Stocks make up lost ground

After a nasty slide that saw some indices, including the FTSE 100, fall into bear-market territory, markets have recovered over the past few weeks.

"If you'd nodded off over the Christmas break Rip Van Winkle-style, and just woken up again, you'd be forgiven for thinking nothing much had happened in the first quarter," says Fidelity's Tom Stevenson. After a nasty slide that saw some indices, including the FTSE 100, fall into bear-market territory defined as a 20% drop markets have recovered over the past few weeks.

US stocks climbed for five weeks in a row, offsetting January and early February's losses. Like the FTSE 100, the S&P 500 is back at the level at which it started the year. Global stocks, defined by the FTSE All-World index, have done the same. The mood has vastly improved too. The US Vix index, a measure of stockmarket volatility known as Wall Street's "fear gauge", is at a seven-month low. In March alone, it fell by a third.

So what went right? "In short, the world had a scare about a US recession and deflation, and then recovered from it, all in less than three months," says John Authers in the Financial Times. Poor US and Chinese data, along with a falling yuan and sinking commodity prices, fuelled fears of a downward lurch in global growth and a possible currency war sparked by a yuan devaluation.
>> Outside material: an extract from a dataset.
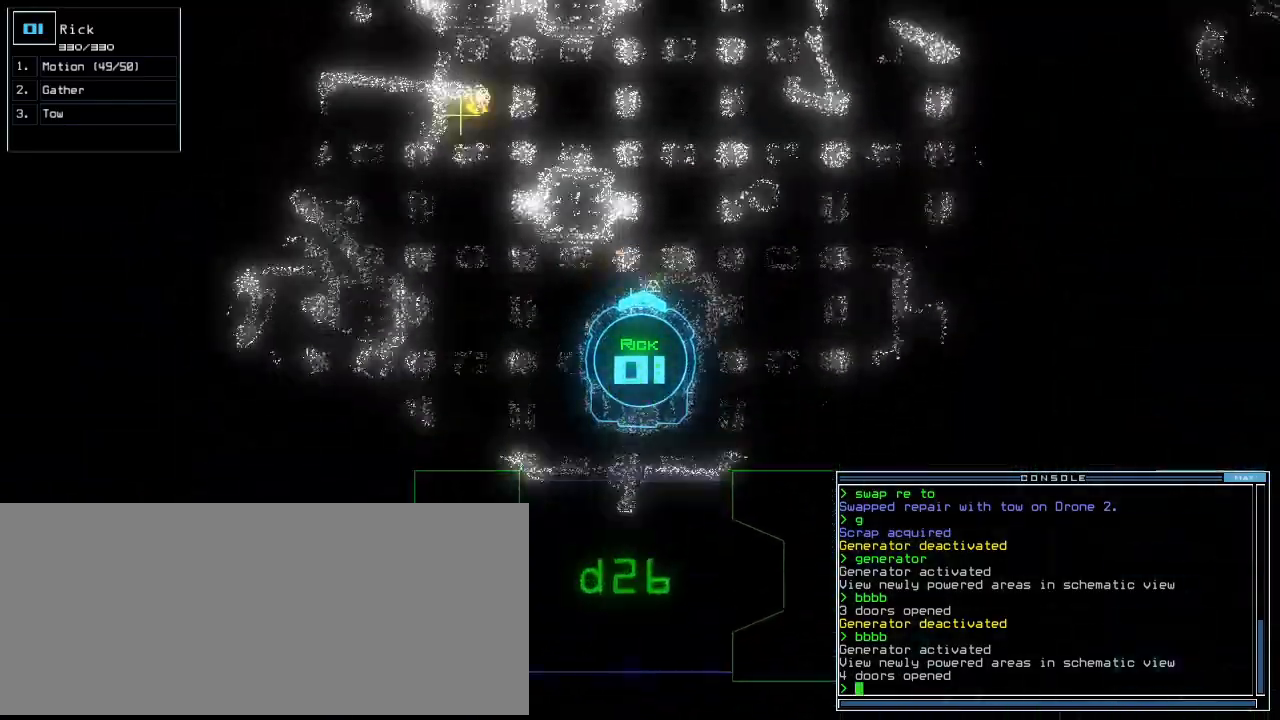
{"keys": ["right", "up"], "events": [[80, "return", "down"], [100, "g", "up"], [160, "return", "up"], [320, "right", "down"]]}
But as the outlook for America improved and China made clear it would apply more stimulus, investors also appeared to decide that the commodity slump had run ahead of the fundamentals. A weaker dollar also calmed people's shattered nerves, as it had reinforced the commodity slide, which was viewed both as a symptom and a harbinger of slowing global growth.

"It's always recessions that kill bull markets," notes James Breech, head of Cougar Global Investments, in the Financial Times. So unless a recession occurs, which seems unlikely for now, the US-led market rally can continue. But don't expect markets to rocket. Indeed, the earnings picture is uninspiring. Half of eurozone company earnings come from overseas, and the euro hasstrengthened in the past year. Throw in a lacklustre global backdrop, and it's no wonder earnings-per-share forecasts for the region have been slashed. In America, where margins are historically high, S&P 500 first-quarter earnings are expected to fall by almost 9% year-on-year.

With the fundamentals inauspicious, stockmarkets are relying on supportive central banks and on stocks' appeal relative to overpriced bonds. That means Europe and Japan remain the most promising markets. But keep an eye on American inflation. As we noted here last week, the next event to rattle markets is likely to be an inflation, not a deflation, scare.